Chad took lead, he always did. Jackson would relieve him about halfway. My eyes quickly scanned the area we were about to leave, I trusted my people, what I was doing was just habit and I found exactly what I expected, nothing. To those curios enough to come to this very spot, my people and I simply weren't here and never had been. We were quick but cautious. We also all had the safeties off, even the Sig in my hip holster was combat ready.
The first time I instigated such a move. Jackson looked at me and smiled before saying. "Oh, if the health and safety people could see us now."
I trusted my people, not one of them had shot a toe off yet.
We were swift but careful. Having received the move order and the emphasis placed on it, we were in unknown territory and I disliked the fact I seemed to have placed my people in such a predicament. It's not very often you will find a group of people willing to follow you into such situations, and yet all six of these folks would do and had done just that. We sweated and grunted our way across two miles of bush and not one of my people bitched about it, well not to my face anyway.
As we crested the hill, I could hear a helicopter in the distance. The boss had timed all of this real well. Out of habit I pulled my binoculars from their pouch and took a closer look, swore and then added out loud.
"Harnesses on boys." That alone caught everyone's attention.
Chad was the only one throwing out expletives as he strapped himself into his harness, the rest of them let him have his say. It was his pressure valve; theirs was to smile as they watched him do it. We were all experienced halo jumpers, so shit like this shouldn't bother us, but Chad was the only one that voiced how uneasy we all were about what we were going to do next.
I pulled my strobe marker from one of my pouches, ensured the IR cover was in place and allowed it to cycle three times.
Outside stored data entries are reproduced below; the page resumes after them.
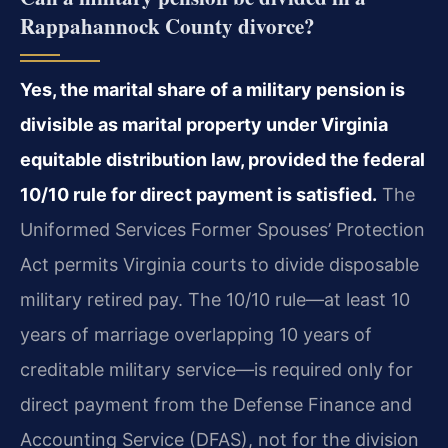
Rappahannock County divorce?
Yes, the marital share of a military pension is
divisible as marital property under Virginia
equitable distribution law, provided the federal
10/10 rule for direct payment is satisfied.
The
Uniformed Services Former Spouses’ Protection
Act permits Virginia courts to divide disposable
military retired pay. The 10/10 rule—at least 10
years of marriage overlapping 10 years of
creditable military service—is required only for
direct payment from the Defense Finance and
Accounting Service (DFAS), not for the division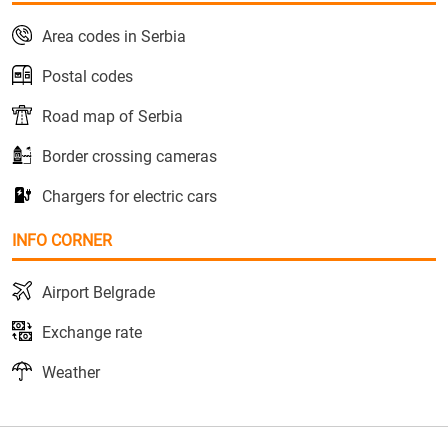
Area codes in Serbia
Postal codes
Road map of Serbia
Border crossing cameras
Chargers for electric cars
INFO CORNER
Airport Belgrade
Exchange rate
Weather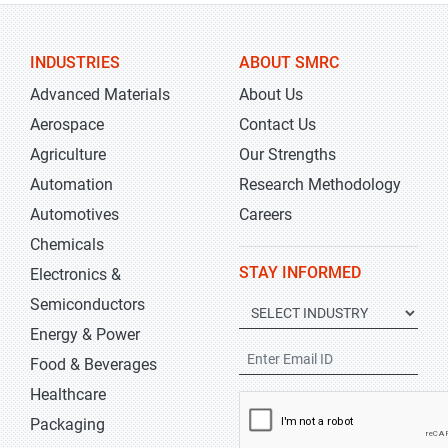
INDUSTRIES
ABOUT SMRC
Advanced Materials
About Us
Aerospace
Contact Us
Agriculture
Our Strengths
Automation
Research Methodology
Automotives
Careers
Chemicals
STAY INFORMED
Electronics &
Semiconductors
Energy & Power
Food & Beverages
Healthcare
Packaging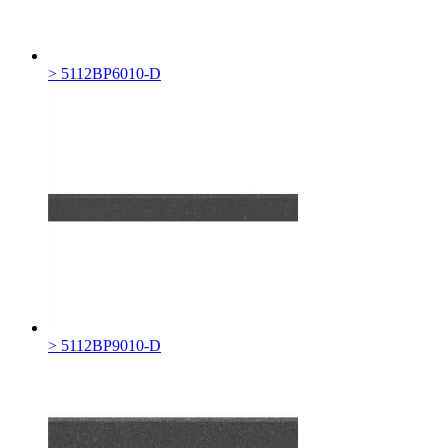
> 5112BP6010-D
> 5112BP9010-D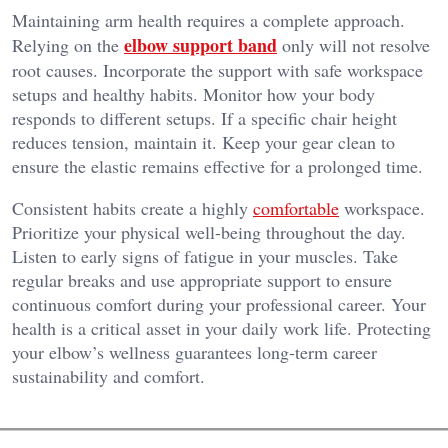
Maintaining arm health requires a complete approach.
elbow support band
Relying on the
only will not resolve
root causes. Incorporate the support with safe workspace
setups and healthy habits. Monitor how your body
responds to different setups. If a specific chair height
reduces tension, maintain it. Keep your gear clean to
ensure the elastic remains effective for a prolonged time.
Consistent habits create a highly
comfortable
workspace.
Prioritize your physical well-being throughout the day.
Listen to early signs of fatigue in your muscles. Take
regular breaks and use appropriate support to ensure
continuous comfort during your professional career. Your
health is a critical asset in your daily work life. Protecting
your elbow’s wellness guarantees long-term career
sustainability and comfort.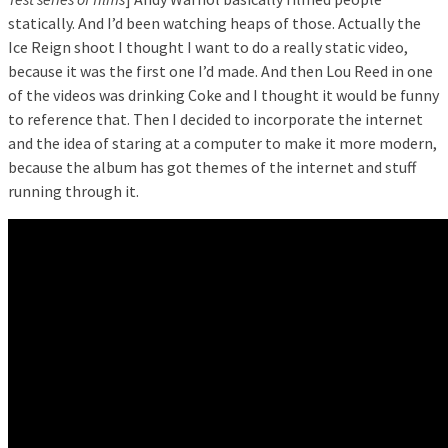
statically. And I’d been watching heaps of those. Actually the
Ice Reign shoot I thought I want to do a really static video,
because it was the first one I’d made. And then Lou Reed in one
of the videos was drinking Coke and I thought it would be funny
to reference that. Then I decided to incorporate the internet
and the idea of staring at a computer to make it more modern,
because the album has got themes of the internet and stuff
running through it.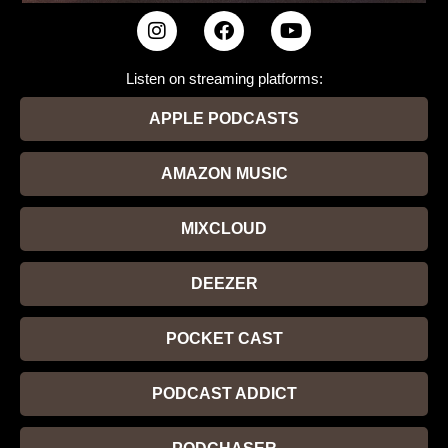
Listen on streaming platforms:
APPLE PODCASTS
AMAZON MUSIC
MIXCLOUD
DEEZER
POCKET CAST
PODCAST ADDICT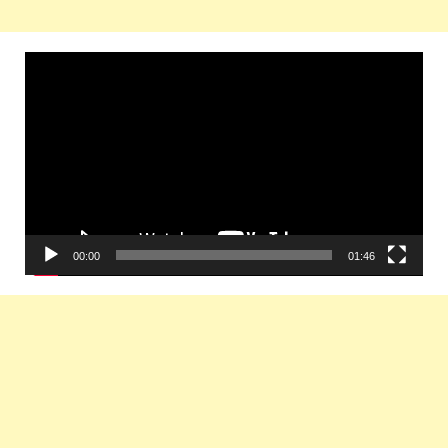
Video
Player
00:00
01:46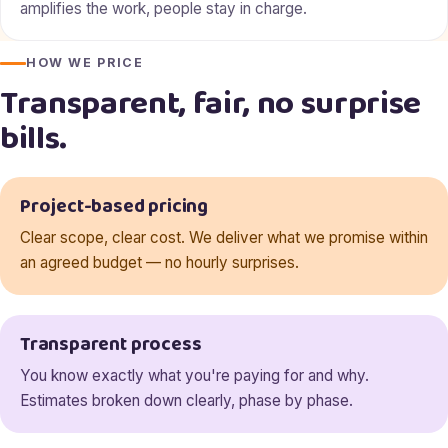
amplifies the work, people stay in charge.
HOW WE PRICE
Transparent, fair, no surprise
bills.
Project-based pricing
Clear scope, clear cost. We deliver what we promise within
an agreed budget — no hourly surprises.
Transparent process
You know exactly what you're paying for and why.
Estimates broken down clearly, phase by phase.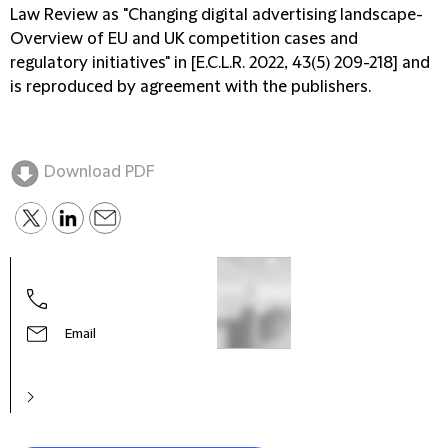
Law Review as "Changing digital advertising landscape-
Overview of EU and UK competition cases and
regulatory initiatives" in [E.C.L.R. 2022, 43(5) 209-218] and
is reproduced by agreement with the publishers.
Download PDF
Email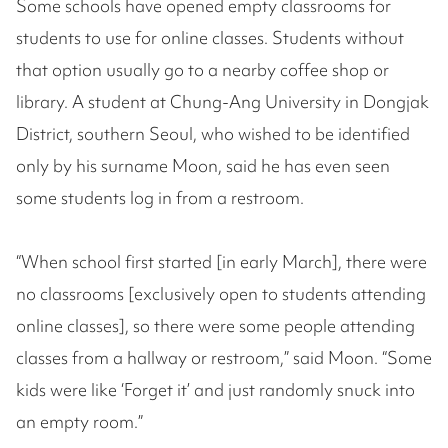
Some schools have opened empty classrooms for
students to use for online classes. Students without
that option usually go to a nearby coffee shop or
library. A student at Chung-Ang University in Dongjak
District, southern Seoul, who wished to be identified
only by his surname Moon, said he has even seen
some students log in from a restroom.
“When school first started [in early March], there were
no classrooms [exclusively open to students attending
online classes], so there were some people attending
classes from a hallway or restroom,” said Moon. “Some
kids were like ‘Forget it’ and just randomly snuck into
an empty room.”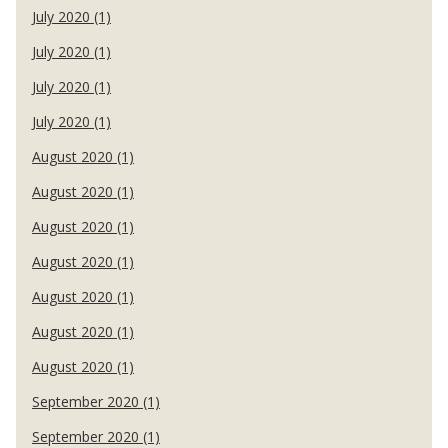
July 2020 (1)
July 2020 (1)
July 2020 (1)
July 2020 (1)
August 2020 (1)
August 2020 (1)
August 2020 (1)
August 2020 (1)
August 2020 (1)
August 2020 (1)
August 2020 (1)
September 2020 (1)
September 2020 (1)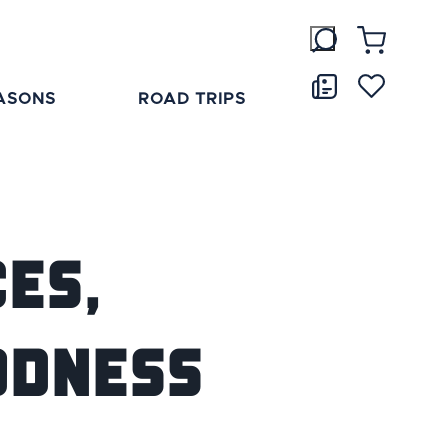
ASONS
ROAD TRIPS
es,
odness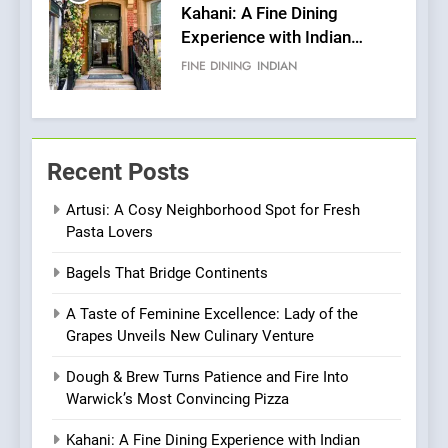
6
Brunch Without
Compromise: NOUR Café
Redefines Morning Meals
BREAKFAST
BRITISH
with Gorgeous Dishes for
Every Palate
7
Azteca: Where Mexican
Recent Posts
Heart Meets Japanese
Precision in Battersea’s
Artusi: A Cosy Neighborhood Spot for Fresh
CULINARY FUSION
JAPANESE
Pasta Lovers
Culinary Oasis
8
Bagels That Bridge Continents
OMNOM in Islington: Where
A Taste of Feminine Excellence: Lady of the
Vegan Dining Meets
Grapes Unveils New Culinary Venture
Community, Wellness, and
INDIAN
ISLINGTON EATERIES
Sustainability
Dough & Brew Turns Patience and Fire Into
Warwick’s Most Convincing Pizza
1
Artusi: A Cosy
Kahani: A Fine Dining Experience with Indian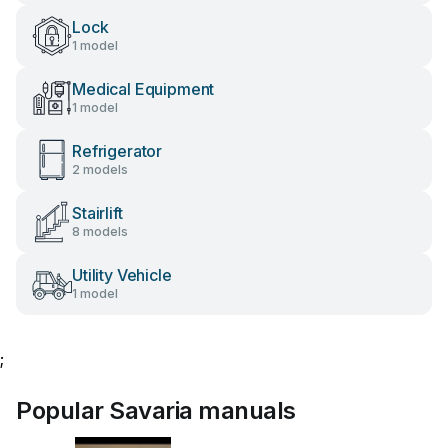
Lock
1 model
Medical Equipment
1 model
Refrigerator
2 models
Stairlift
8 models
Utility Vehicle
1 model
;
Popular Savaria manuals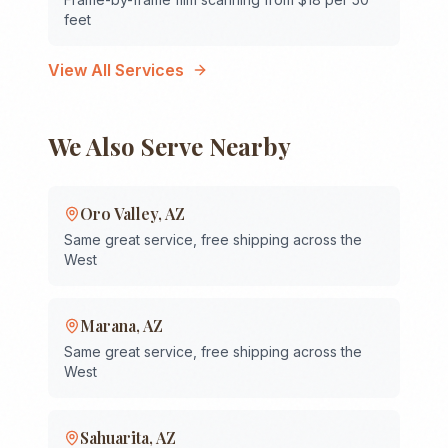
feet
View All Services
We Also Serve Nearby
Oro Valley
,
AZ
Same great service, free shipping across the
West
Marana
,
AZ
Same great service, free shipping across the
West
Sahuarita
,
AZ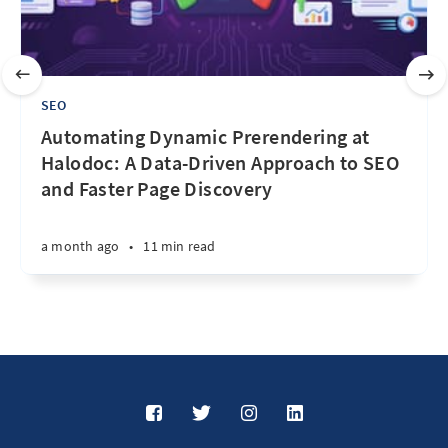
SEO
Automating Dynamic Prerendering at
Halodoc: A Data-Driven Approach to SEO
and Faster Page Discovery
a month ago
•
11 min read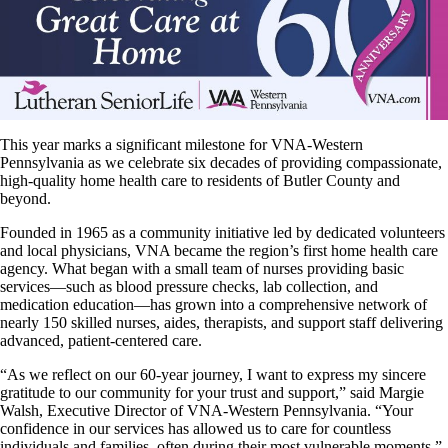
This year marks a significant milestone for VNA-Western
Pennsylvania as we celebrate six decades of providing compassionate,
high-quality home health care to residents of Butler County and
beyond.
Founded in 1965 as a community initiative led by dedicated volunteers
and local physicians, VNA became the region’s first home health care
agency. What began with a small team of nurses providing basic
services—such as blood pressure checks, lab collection, and
medication education—has grown into a comprehensive network of
nearly 150 skilled nurses, aides, therapists, and support staff delivering
advanced, patient-centered care.
“As we reflect on our 60-year journey, I want to express my sincere
gratitude to our community for your trust and support,” said Margie
Walsh, Executive Director of VNA-Western Pennsylvania. “Your
confidence in our services has allowed us to care for countless
individuals and families, often during their most vulnerable moments.”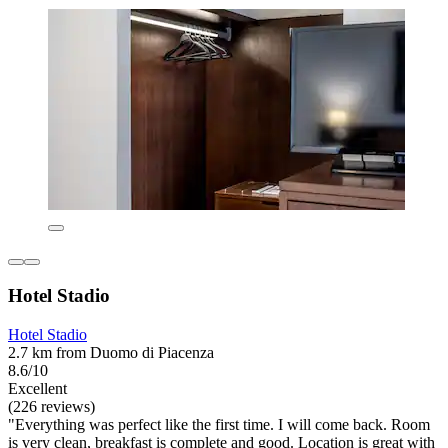
Hotel Stadio
Hotel Stadio
2.7 km from Duomo di Piacenza
8.6/10
Excellent
(226 reviews)
"Everything was perfect like the first time. I will come back. Room
is very clean, breakfast is complete and good. Location is great with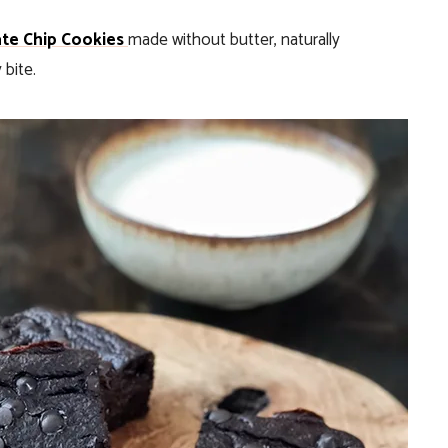
te Chip Cookies
made without butter, naturally
bite.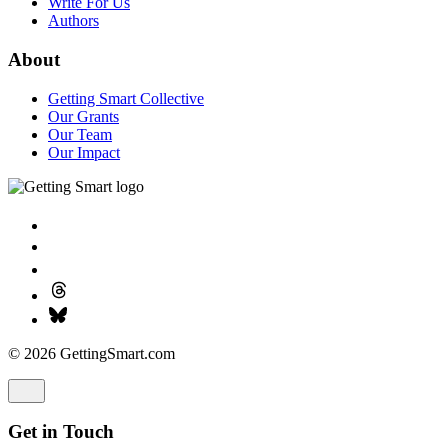
Write For Us
Authors
About
Getting Smart Collective
Our Grants
Our Team
Our Impact
© 2026 GettingSmart.com
Get in Touch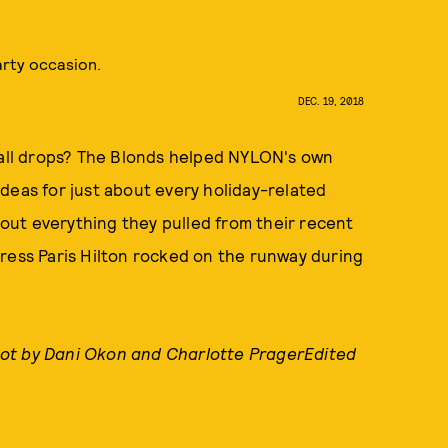
arty occasion.
DEC. 19, 2018
 ball drops? The Blonds helped NYLON's own
deas for just about every holiday-related
ut everything they pulled from their recent
ress Paris Hilton rocked on the runway during
ot by Dani Okon and Charlotte PragerEdited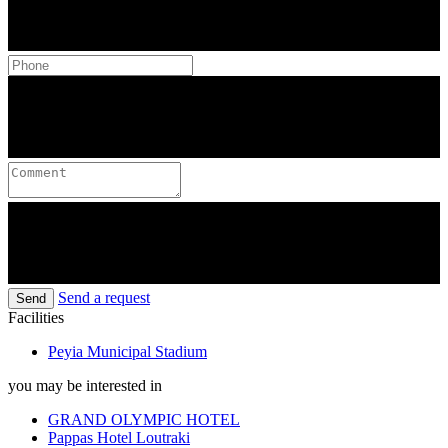
Send a request
Send
Facilities
Peyia Municipal Stadium
you may be interested in
GRAND OLYMPIC HOTEL
Pappas Hotel Loutraki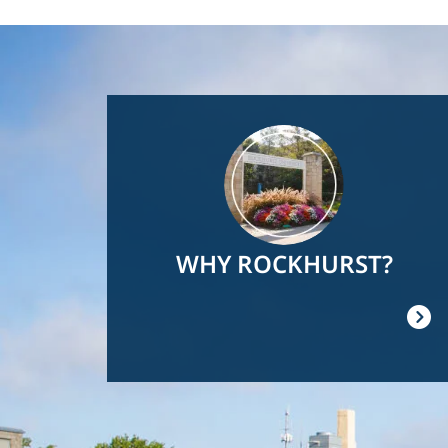
Image
WHY ROCKHURST?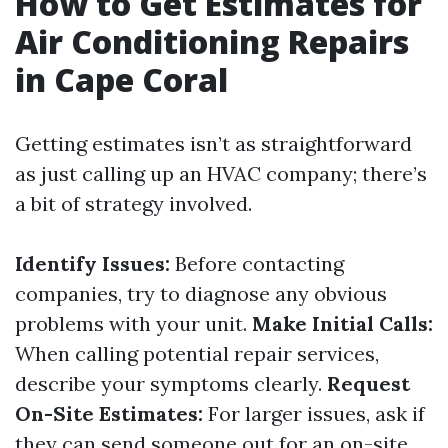
How to Get Estimates for
Air Conditioning Repairs
in Cape Coral
Getting estimates isn’t as straightforward
as just calling up an HVAC company; there’s
a bit of strategy involved.
Identify Issues:
Before contacting
companies, try to diagnose any obvious
problems with your unit.
Make Initial Calls:
When calling potential repair services,
describe your symptoms clearly.
Request
On-Site Estimates:
For larger issues, ask if
they can send someone out for an on-site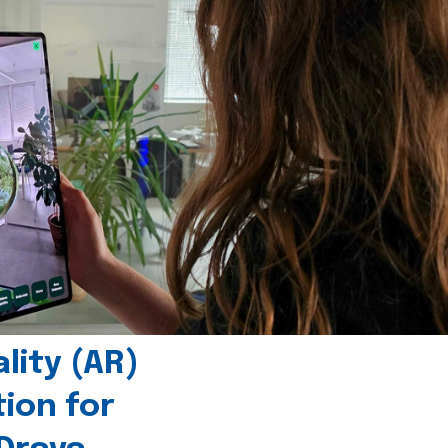
ity (AR)
tion for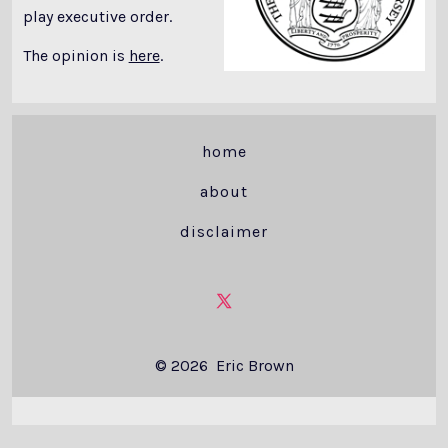
play executive order.
The opinion is
here
.
home
about
disclaimer
Open
X
© 2026
Eric Brown
in
a
new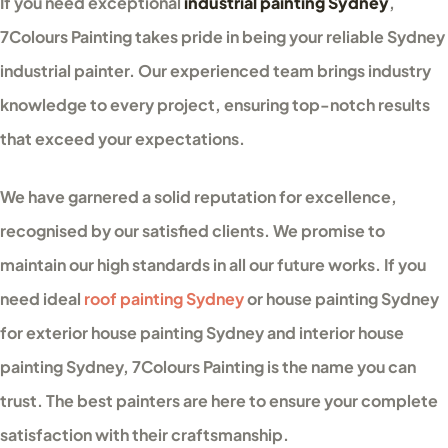
If you need exceptional
industrial painting Sydney
,
7Colours Painting takes pride in being your reliable Sydney
industrial painter. Our experienced team brings industry
knowledge to every project, ensuring top-notch results
that exceed your expectations.
We have garnered a solid reputation for excellence,
recognised by our satisfied clients. We promise to
maintain our high standards in all our future works. If you
need ideal
roof painting Sydney
or house painting Sydney
for exterior house painting Sydney and interior house
painting Sydney, 7Colours Painting is the name you can
trust. The best painters are here to ensure your complete
satisfaction with their craftsmanship.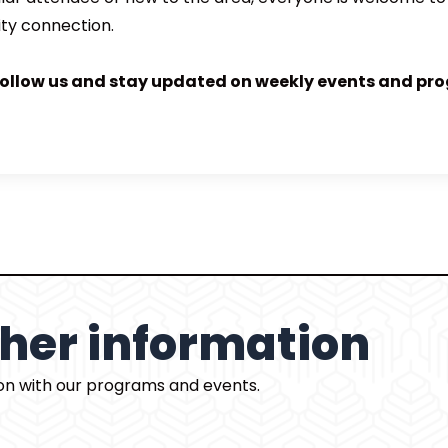
ty connection.
follow us and stay updated on weekly events and pr
rther information
ion with our programs and events.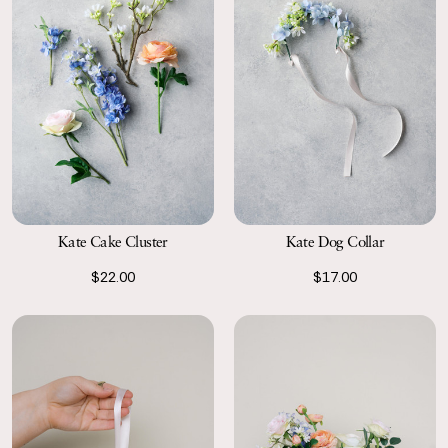
Kate Cake Cluster
Kate Dog Collar
$22.00
$17.00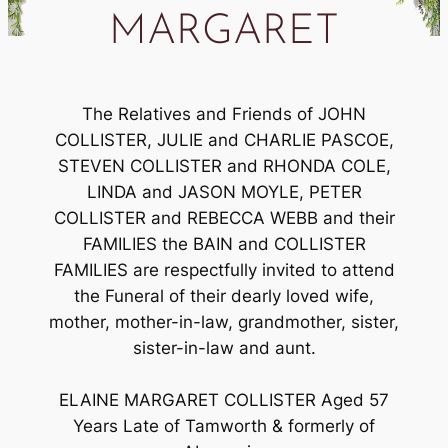
MARGARET
The Relatives and Friends of JOHN
COLLISTER, JULIE and CHARLIE PASCOE,
STEVEN COLLISTER and RHONDA COLE,
LINDA and JASON MOYLE, PETER
COLLISTER and REBECCA WEBB and their
FAMILIES the BAIN and COLLISTER
FAMILIES are respectfully invited to attend
the Funeral of their dearly loved wife,
mother, mother-in-law, grandmother, sister,
sister-in-law and aunt.
ELAINE MARGARET COLLISTER Aged 57
Years Late of Tamworth & formerly of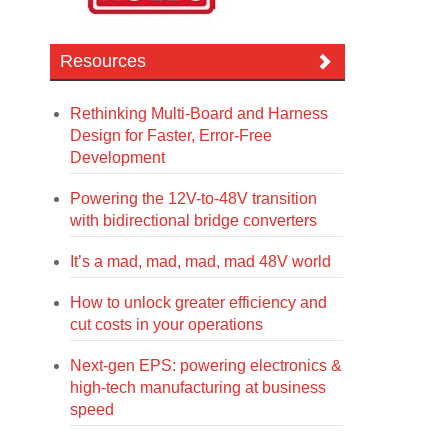
Resources
Rethinking Multi-Board and Harness
Design for Faster, Error-Free
Development
Powering the 12V-to-48V transition
with bidirectional bridge converters
It’s a mad, mad, mad, mad 48V world
How to unlock greater efficiency and
cut costs in your operations
Next-gen EPS: powering electronics &
high-tech manufacturing at business
speed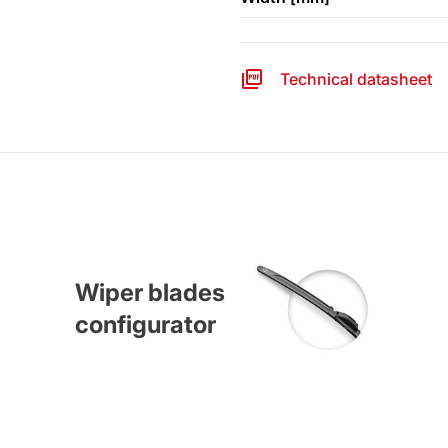
Technical datasheet
Wiper blades
configurator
The chopper immediately altered course and in the half light of the day, I watched it wave slightly from right to left in acknowledgement that the pilot had seen us. Now for the fun part.
My team squatted down, and the helicopter lowered itself so close to the ground that I could see the machine gunner smile and stick his thumb up before he said something into the headset he had on. The cables dropped from the bottom of the chopper and one by one my team attached themselves to the cables as the helicopter lifted itself upwards.
So, there we all were, hanging under a helicopter feeling very vulnerable and our only protection was the two machine gunners on the helicopter and the skill of the pilot. I had faith in my team, but these people I knew nothing about. Hell, I didn't even know where we were going.
The whole journey took seventeen minutes, with the sun now growing in strength. My people saw the landing zone and adjusted as best they could. As boots touched mother earth they unhooked and took up a defensive position. Two cloth bundles were thrown out by one of the gunners and the cables moved back inside the helicopter. With a throttling of the rotors, it rose up and to the side before heading back to the growing heat haze of the horizon.
The cloth bags revealed extra ammo and a replen of food and water. I took the envelope that got handed to me and took it to one side while Freddy, being my second-in-command, took charge of the two cloth bags and set about distributing the contents to all the team while we held this defensive position. They effectively, left me to look after the new orders as they re-stocked.